Walid Boulanouar recently shared something that caught my attention: "my friend launched this ... give it a try and put your feedback in the comments thanks".
That is the whole move. No overproduction. No long pitch deck. Just a launch, an invitation to try, and a clear request for feedback.
I love posts like this because they point to a practical truth about shipping products (especially AI tools, agents, and automations): your first real milestone is not the launch itself. It is getting people to actually use the thing, then tell you what broke, what confused them, and what they expected instead.
In this article, I want to expand on Walid's idea and turn it into a repeatable, blog-worthy playbook for launching a small product (or feature) and collecting feedback that is specific enough to improve what you built.
The simplest launch strategy that still works
Walid's post is a micro-launch. It relies on three ingredients:
- A human hook: "my friend launched this ..."
- A direct call to action: "give it a try"
- A feedback request: "put your feedback in the comments"
This matters because most early-stage products do not fail due to lack of features. They fail because the builder never gets enough high-signal feedback to reach product-market fit.
A launch is a learning loop, not a finish line.
When you ask people to try something, you are not just seeking compliments. You are buying clarity:
- Who is it for?
- What value do they think it provides?
- Where do they get stuck?
- What would make them come back tomorrow?
Why asking for feedback in public is underrated
Walid specifically asked for feedback "in the comments". That is not just convenience. Public feedback has advantages:
It increases the response rate
People are already on LinkedIn, already reading, and leaving a comment is lower friction than filling a form. Less friction means more attempts, and more attempts means more data.

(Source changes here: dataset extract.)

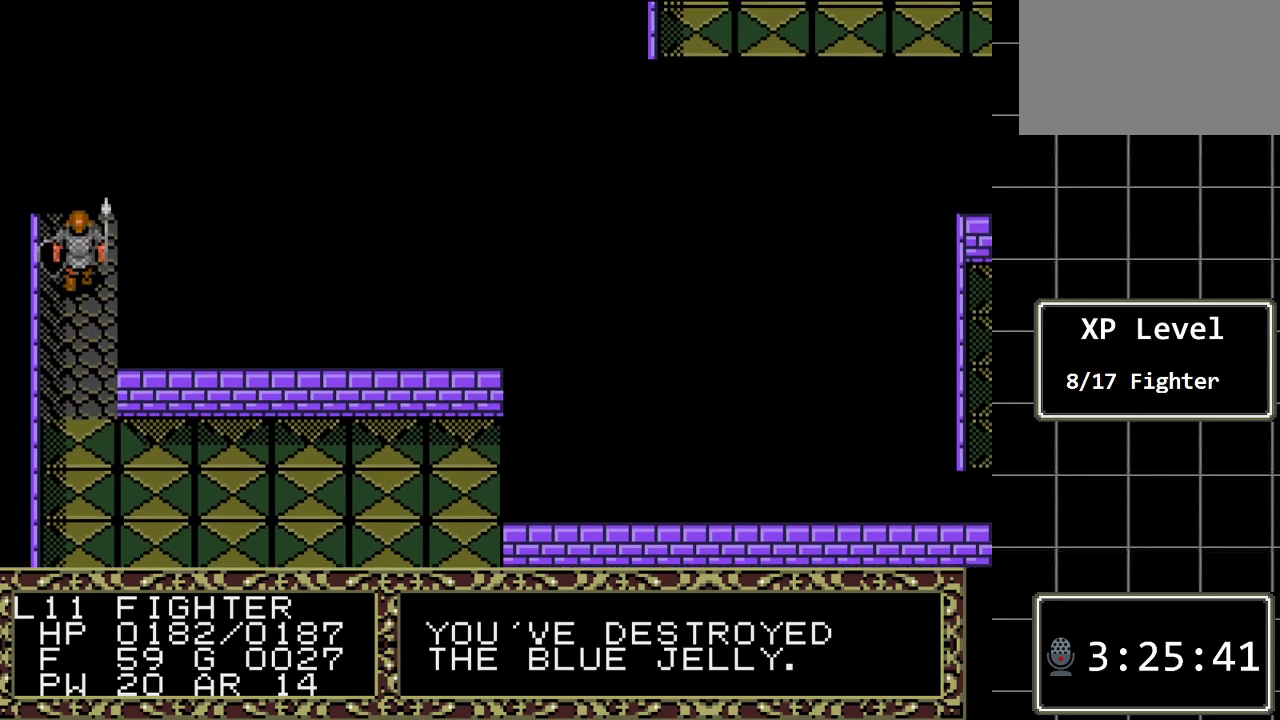
{"buttons": ["DPAD_UP"], "events": []}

It creates social proof and momentum
Even short comments like "tested it" or "nice idea" signal activity. That increases reach, which brings more testers, which brings better feedback.

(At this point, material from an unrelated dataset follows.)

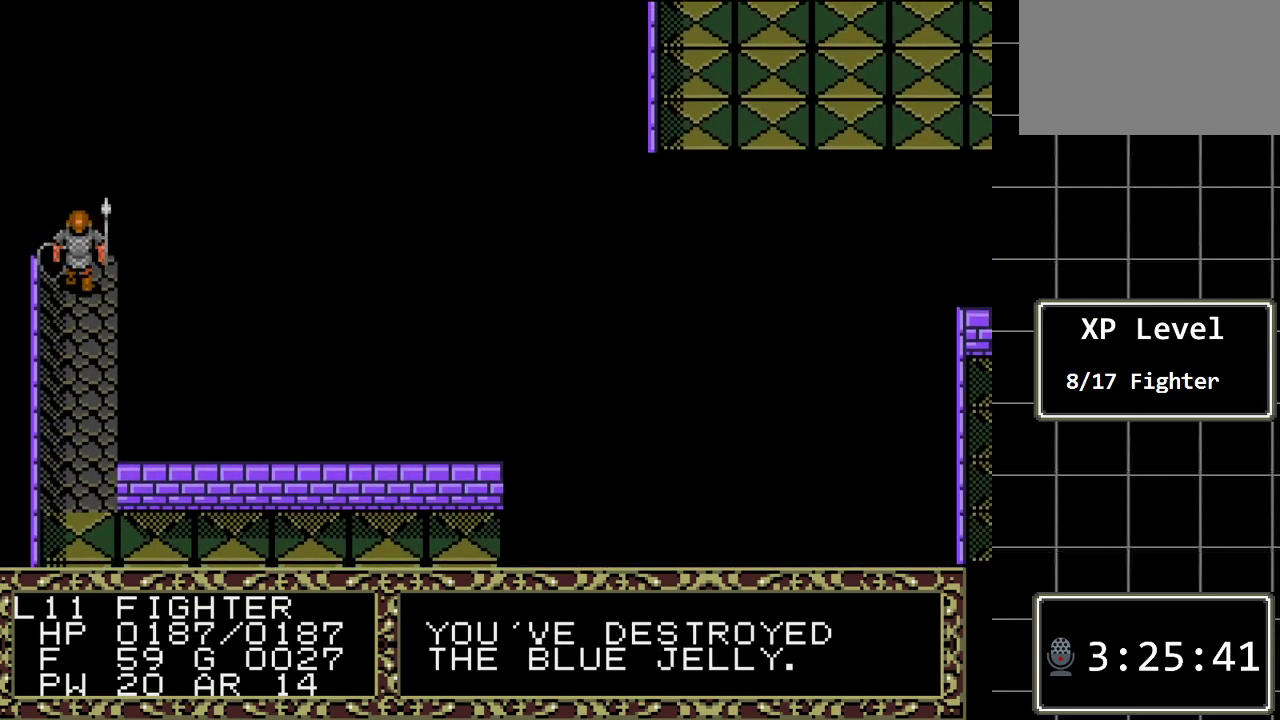
{"buttons": ["DPAD_UP"], "events": []}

It forces the builder to clarify in public
When commenters ask questions, your answers become part of the product narrative. Over time, you will notice repeated confusion. That repeated confusion is your positioning problem, not a user problem.
Turning "give it a try" into feedback you can actually use
The risk with open-ended requests is vague responses:
- "Cool"
- "Nice"
- "Not sure"
If you want better feedback, keep Walid's simplicity but add light structure. Here is a practical template you can use without killing the casual vibe.
1) Give people one specific job to do
Instead of "try it", aim for:
- "Try it for 3 minutes and see if it answers your question"
- "Run one workflow and tell me where you got stuck"
- "Test it on one real use case from your day"
This narrows the mental load. People can comply quickly.
2) Ask 3 questions that generate high-signal answers
In the comments, prompt them with something like:
- "What did you expect to happen?"
- "What actually happened?"
- "What would make this a must-use for you?"
These three questions uncover gaps in UX, messaging, and value.
The best feedback compares expectation vs reality.
3) Offer categories for feedback (so people know what to comment)
Examples:
- "Bug"
- "Confusing"
- "Feature request"
- "Pricing"
- "Use case"
A tiny taxonomy makes comments more actionable and easier to triage.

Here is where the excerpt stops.